[Records for the exercise — start]

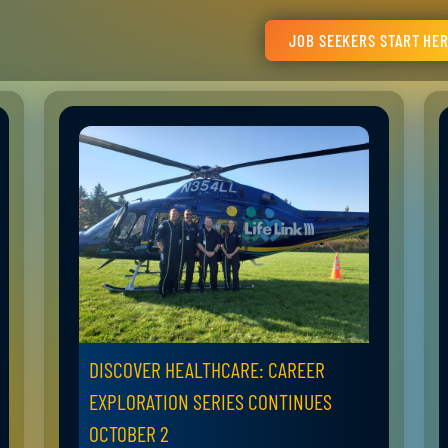
JOB SEEKERS START HE
DISCOVER HEALTHCARE: CAREER
EXPLORATION SERIES CONTINUES
OCTOBER 2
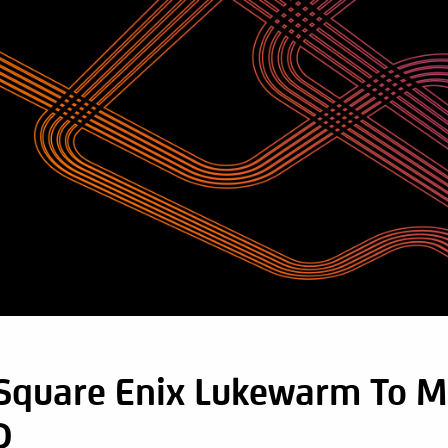
 Square Enix Lukewarm To M
D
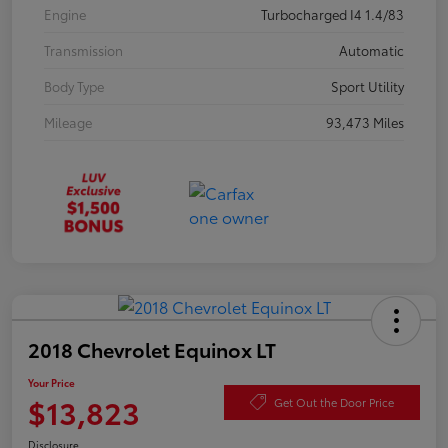
Engine
Turbocharged I4 1.4/83
Transmission
Automatic
Body Type
Sport Utility
Mileage
93,473 Miles
2018 Chevrolet Equinox LT
Your Price
$13,823
Get Out the Door Price
Disclosure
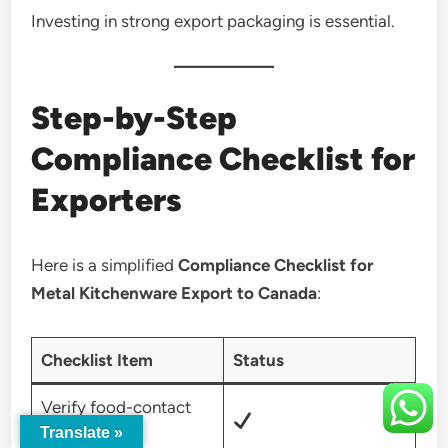
Investing in strong export packaging is essential.
Step-by-Step
Compliance Checklist for
Exporters
Here is a simplified
Compliance Checklist for
Metal Kitchenware Export to Canada
:
Checklist Item
Status
Verify food-contact
Translate »
safety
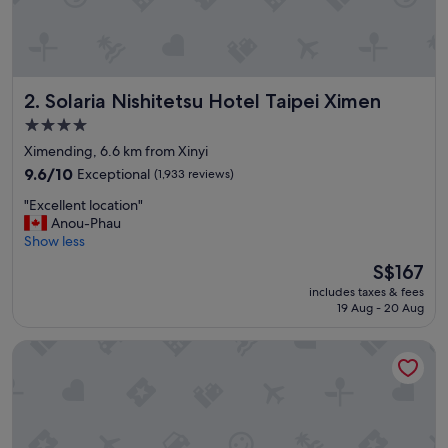
"
Solaria Nishitetsu Hotel Taipei Ximen
2. Solaria Nishitetsu Hotel Taipei Ximen
4.0
star
Ximending, 6.6 km from Xinyi
property
9.6
9.6/10
Exceptional
(1,933 reviews)
out
"
"Excellent location"
of
E
Anou-Phau
10,
x
Show less
Exceptional,
c
(1,933
The
S$167
e
reviews)
price
includes taxes & fees
l
is
19 Aug - 20 Aug
l
S$167
e
Caesar Metro Taipei
n
t
l
o
c
a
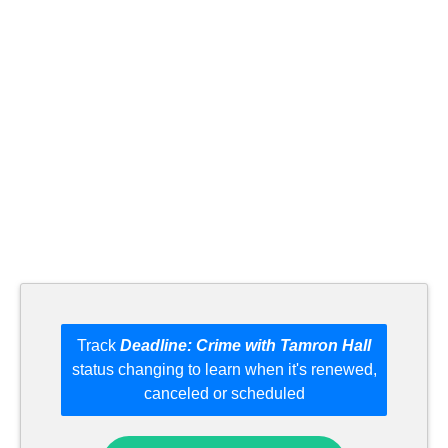
Track
Deadline: Crime with Tamron Hall
status changing to learn when it's renewed,
canceled or scheduled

[Records for the exercise — finish]

__Task statement__:
Skipping every picture, reproduce the records word for word.

__Worked solution__:
JOB SEEKERS START HE
DISCOVER HEALTHCARE: CAREER
EXPLORATION SERIES CONTINUES
OCTOBER 2
 Square Enix Lukewarm To M
D
Engine
Turbocharged I4 1.4/83
Transmission
Automatic
Body Type
Sport Utility
Mileage
93,473 Miles
2018 Chevrolet Equinox LT
Your Price
$13,823
Get Out the Door Price
Disclosure
Investing in strong export packaging is essential.
Step-by-Step
Compliance Checklist for
Exporters
Here is a simplified
Compliance Checklist for
Metal Kitchenware Export to Canada
:
Checklist Item
Status
Verify food-contact
Translate »
safety
"
Solaria Nishitetsu Hotel Taipei Ximen
2. Solaria Nishitetsu Hotel Taipei Ximen
4.0
star
Ximending, 6.6 km from Xinyi
property
9.6
9.6/10
Exceptional
(1,933 reviews)
out
"
"Excellent location"
of
E
Anou-Phau
10,
x
Show less
Exceptional,
c
(1,933
The
S$167
e
reviews)
price
includes taxes & fees
l
is
19 Aug - 20 Aug
l
S$167
e
Caesar Metro Taipei
n
t
l
o
c
a
Track
Deadline: Crime with Tamron Hall
status changing to learn when it's renewed,
canceled or scheduled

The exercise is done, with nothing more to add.